相手が飛び回るなら、こちらが隙を作り出せばいい。
軽く吹き飛ばせる重量なのも、柔らかく殴りやすい相手なのも理解した上で、空中に留まらせながらこちらのタイミングを合わせればいいんだ。
空を飛ぶ相手には難しいだろうが、スライムには関係ないからな。
角度、バネ、捻り、タイミングとすべてが完璧な後ろ回し蹴り。
これは俺が一度見せたものだが、やはりこの子は一度見ただけで体得したか。
本当に羨ましいセンスを持っているな、ブランシェは。
衝撃から体の形を大きく変化させながら凄まじい速度で壁に向かうスライムだったが、どうやら空中で光の粒子となって消えるほどの威力があったようだ。
ぴんと右足を真っ直ぐ伸ばしたまま、ブランシェは真剣な声色で言葉にした。
「……アタシだって、ただ見てただけじゃないんだ。
こんなところで立ち止まったままだなんて、絶対に嫌だ。
もっともっと強くなるんだ、アタシは……みんなと一緒に!」
ゆっくりと上げていた足を下ろし、こちらに振り向く頃には普段と変わらない楽しそうな表情に戻っていた。
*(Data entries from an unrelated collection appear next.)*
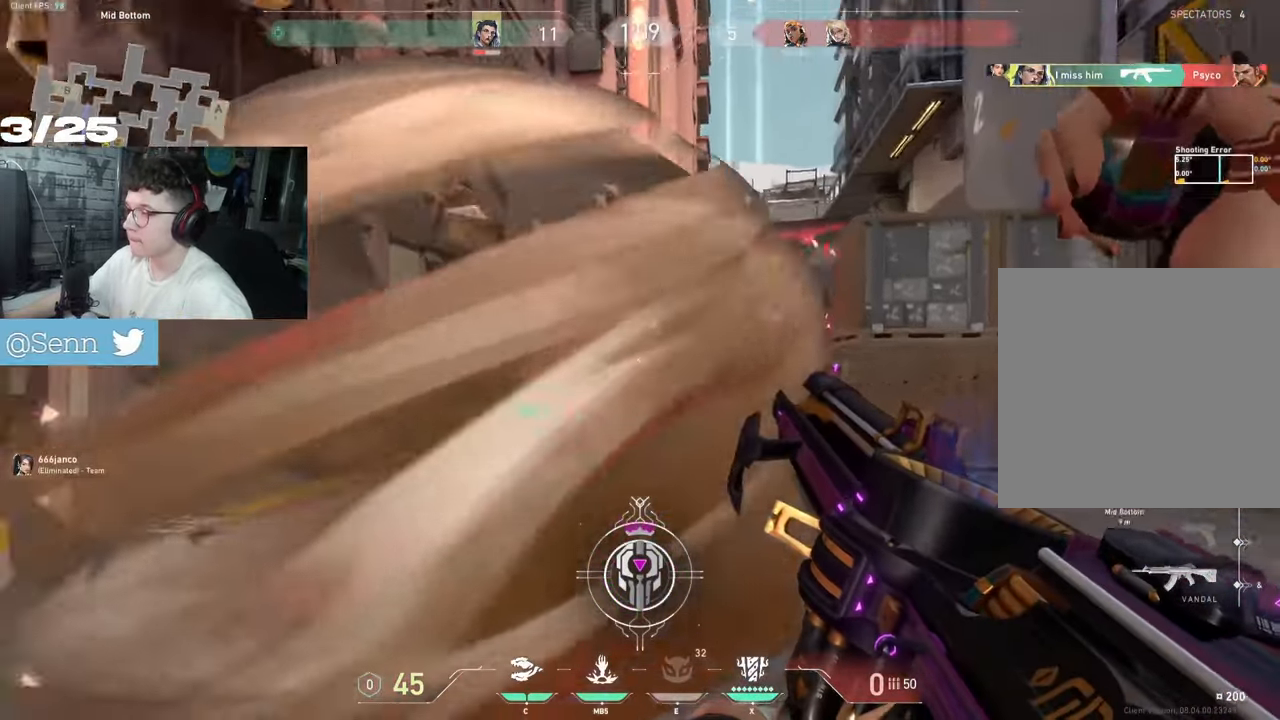
{"keys": ["ctrl", "d"], "mouse": [], "events": [[100, "s", "down"], [183, "d", "down"], [233, "q", "up"], [300, "s", "up"], [333, "ctrl", "down"]]}
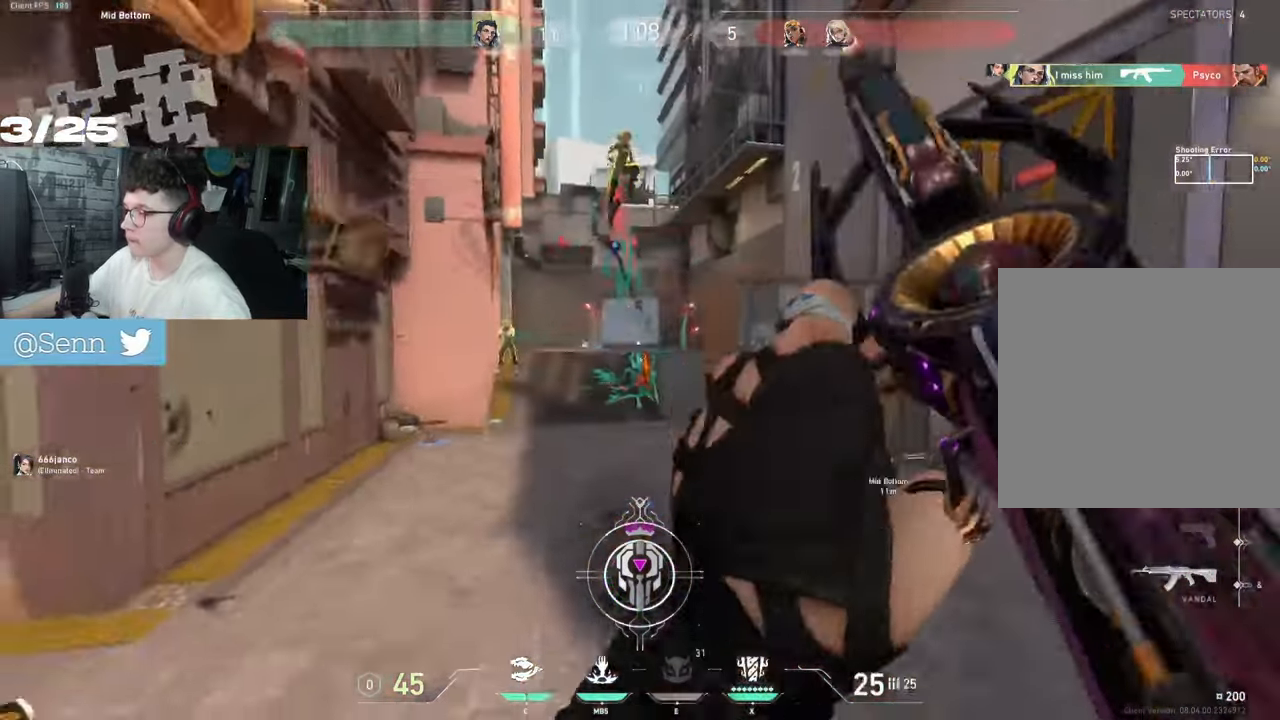
{"keys": ["d"], "mouse": [], "events": [[50, "z", "down"], [167, "ctrl", "up"], [350, "z", "up"]]}
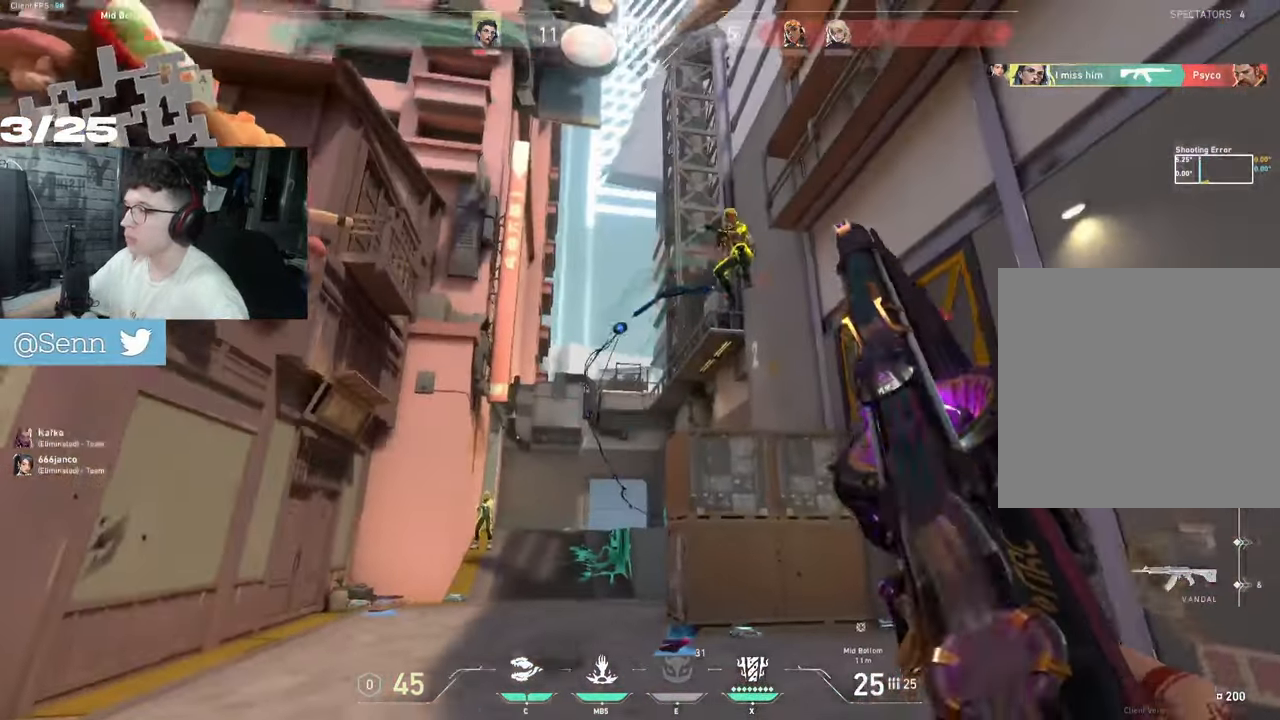
{"keys": ["ctrl"], "mouse": ["left"], "events": [[233, "d", "up"], [233, "mouse_left", "down"], [250, "ctrl", "down"]]}
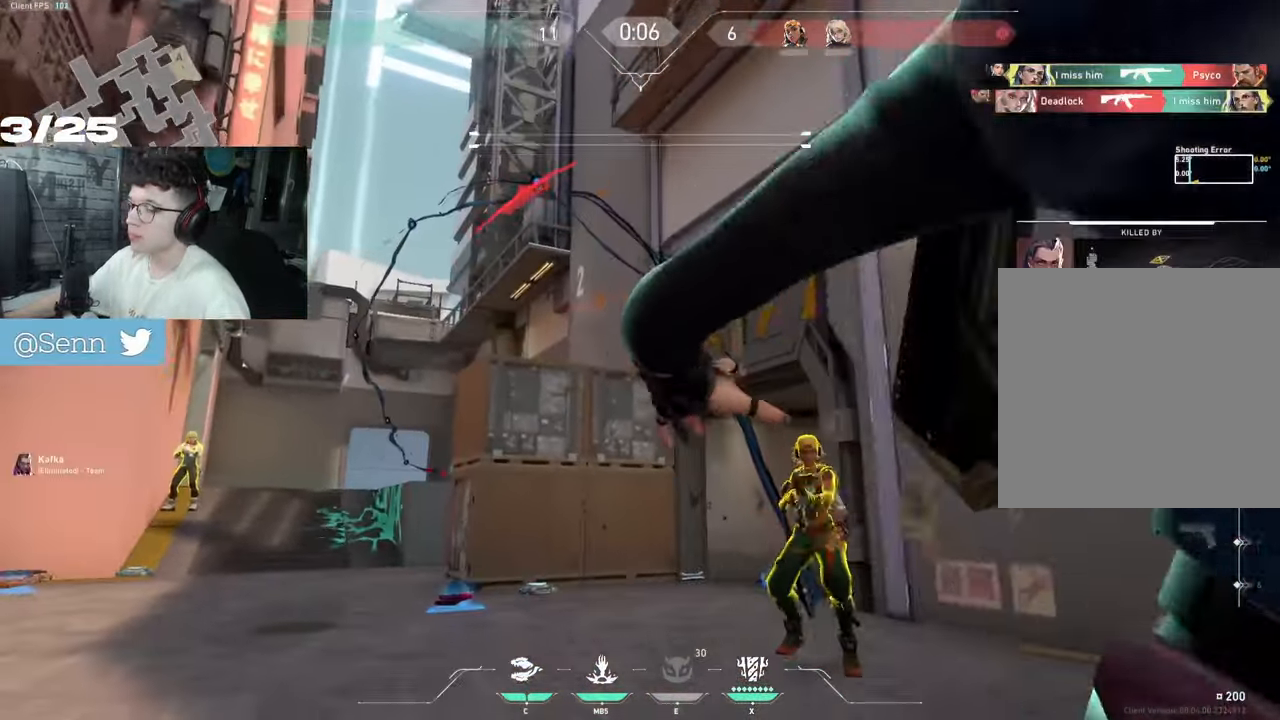
{"keys": ["z"], "mouse": [], "events": [[133, "mouse_left", "up"], [217, "ctrl", "up"], [333, "tab", "down"], [400, "tab", "up"], [400, "z", "down"]]}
ダンジョンに潜ってからまだ3日目だが、子供たちは多くのことを学んでいる。
自分にできることだけじゃなく、できないことや自分が目指すべき強さも見えつつある今、基礎的なものの他にそれぞれの修練を始めてもいい頃合だと実感した。
あとは、本格的に修練をする場所、か。
敵がある程度強く冒険者のいない場所ともなれば、もっと降りる必要がある。
できれば人型の敵に加え、安全も十分に確保ができる場所が理想だな。
今の子供たちなら、魔法による身体強化をしつつ魔物を確実に倒せるだろう。
対魔法耐性を持つ相手をエルルが倒せる必要は、将来的な話で十分だな。
それよりも各々の個性と性格に合った強さに向かうことのほうが遥かに重要だ。
まずは先を目指しつつ、夕食後には"静"系統の修練に入ろう。
最低でも"避"を覚えてもらえば、それだけでも安全性は確保できる。
当然、緊急時に切り替えられるだけの技術力と冷静さは必要になるが、この子たちならそう時間をかけずに手に入れられるだろう。
フラヴィはすでに体得済み。
ブランシェは持ち前の才覚から問題ない。
エルルはふたりほど瞬時に使えなくとも、今は俺たちがいるから大丈夫だ。
"避"の体得と同時に"円"をブランシェに学ばせる。
それも恐らくは時間がかかるとは思えない。
あとは魔法による身体能力強化を5分維持できるようにして、将来的には30分ほどまで伸ばしてもらう。
これで、おおよその形にはなる。
ここまでくれば、現在のリーゼルが持つ本気の強さ以上にまで届くだろう。
世界最高ランクSの上位と思われる彼女のレベルにまで成長してくれるなら、ひとまずは安心して見守れるからな。
期間はまだ27日もある。
イレギュラーを考えても20日は確実だろう。
これなら十分、間に合うはずだ。
大人たちの修練にも入れるし、俺の課題も山積してるが何とかなりそうだ。